Gabriele Heinecke

Zweimal seit der Reichsgründung 1871 folgte die deutsche Politik dem gleichen Muster: unter gleichzeitiger Aufrüstung im Innern erst Vorherrschaft über Europa, dann Weltmachtanspruch, dann Krieg. Heute ist Deutschland wieder die stärkste ökonomische Macht in Europa. In der nach Osten erweiterten Europäischen Union werden die alten Mitteleuropapläne Wirklichkeit, für die Wilhelm II. noch vergeblich kämpfte. Der Anspruch gegen die Welt ist im „Weißbuch 2006 – zur Sicherheitspolitik Deutschlands und zur Zukunft der Bundeswehr“ unmissverständlich formuliert: die Durchsetzung des „freien und ungehinderten Welthandels als Grundlage unseres Wohlstandes.“ Daran wird gearbeitet – nicht nur im afghanischen Krieg.

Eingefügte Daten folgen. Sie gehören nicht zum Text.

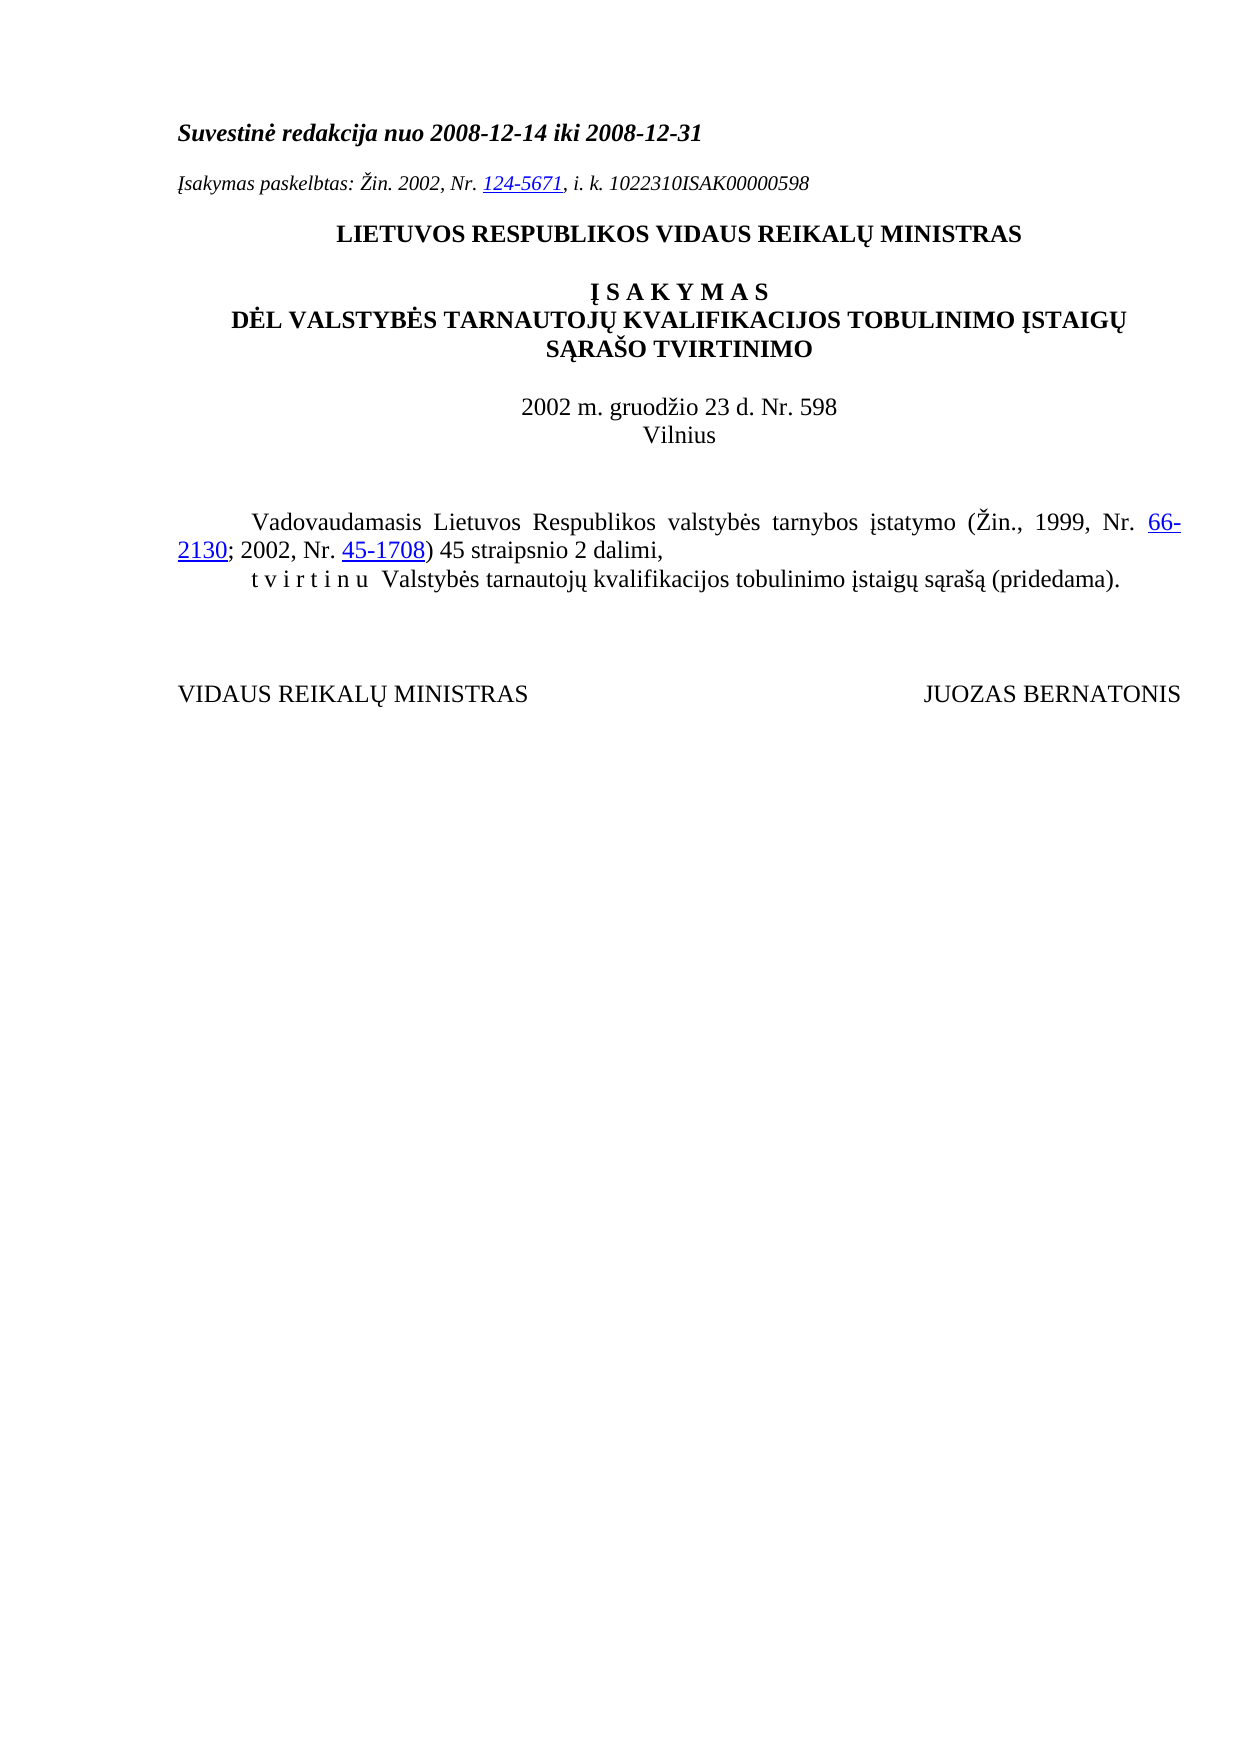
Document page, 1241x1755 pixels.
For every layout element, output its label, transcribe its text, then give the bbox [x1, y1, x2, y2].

text DĖL VALSTYBĖS TARNAUTOJŲ KVALIFIKACIJOS TOBULINIMO ĮSTAIGŲ SĄRAŠO TVIRTINIMO [177, 305, 1181, 363]
text LIETUVOS RESPUBLIKOS VIDAUS REIKALŲ MINISTRAS [177, 219, 1181, 248]
text VIDAUS REIKALŲ Ministras Juozas Bernatonis [177, 679, 1181, 708]
text 2002 m. gruodžio 23 d. Nr. 598 [177, 392, 1181, 420]
text Į S A K Y M A S [177, 277, 1181, 305]
text tvirtinu Valstybės tarnautojų kvalifikacijos tobulinimo įstaigų sąrašą (pridedama). [177, 564, 1181, 593]
text Įsakymas paskelbtas: Žin. 2002, Nr. 124-5671, i. k. 1022310ISAK00000598 [177, 171, 1181, 195]
text Suvestinė redakcija nuo 2008-12-14 iki 2008-12-31 [177, 118, 1181, 147]
text Vilnius [177, 420, 1181, 449]
text Vadovaudamasis Lietuvos Respublikos valstybės tarnybos įstatymo (Žin., 1999, Nr. 66-2130; 2002, Nr. 45-1708) 45 straipsnio 2 dalimi, [177, 507, 1181, 564]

Im Innern werden unter dem Vorwand von „Sicherheit und Terrorbekämpfung“ im scharfem Tempo verfassungswidrige Rechtsänderungen vorangetrieben. Sie eignen sich kaum zur Terrorabwehr, sehr wohl allerdings zum Vorgehen gegen eine Arbeiter- und Bürgerbewegung. Sie gehen mit einem grundlegenden Staatsumbau einher. Nach dem Grundsatz „auf den Müll mit den grundlegenden Lehren aus dem deutschen Faschismus“ wird die Trennung von vollzugspolizeilichen und geheimdienstlichen Aufgaben, von äußerer und innerer Sicherheit, von polizeilichen und militärischen Aufgaben aufgehoben. Die Zusammenführung und Zentralisierung der eigentlich strikt zu trennenden Aufgaben hat inzwischen ein behördliches Ungetüm hervorgebracht, das man „Bundessicherheitshauptamt“ nennen könnte. Im gleichen Schritt entstehen hunderte von Heimatschutzkommandos zur Mobilisierung von Reservisten und Zivilbevölkerung, Diese Organisation braucht ein Staat zur Kriegsführung.

Zweimal endete solche Politik in der Katastrophe und es scheint, als nähme das Unglück von Neuem seinen Lauf. 1918 versuchte die revolutionäre Arbeiter- und Soldatenbewegung das System abzuschütteln, das den Krieg verursacht hatte. Das scheiterte an ihrer Uneinigkeit. Die gleiche Uneinigkeit verhinderte es, den deutschen Faschismus und seinen verbrecherischen Terror zu stoppen. Wenn die Aktion „Klassenkampf statt Wahlkampf – Gegen den Notstand der Republik“ auch nur ein Pflänzchen für den Aufbau einer Einheit gegen die Zerschlagung von bürgerlicher Demokratie, gegen die Vorbereitung des Krieges, gegen den Notstand der Republik ist, ist sie schon ein Erfolg.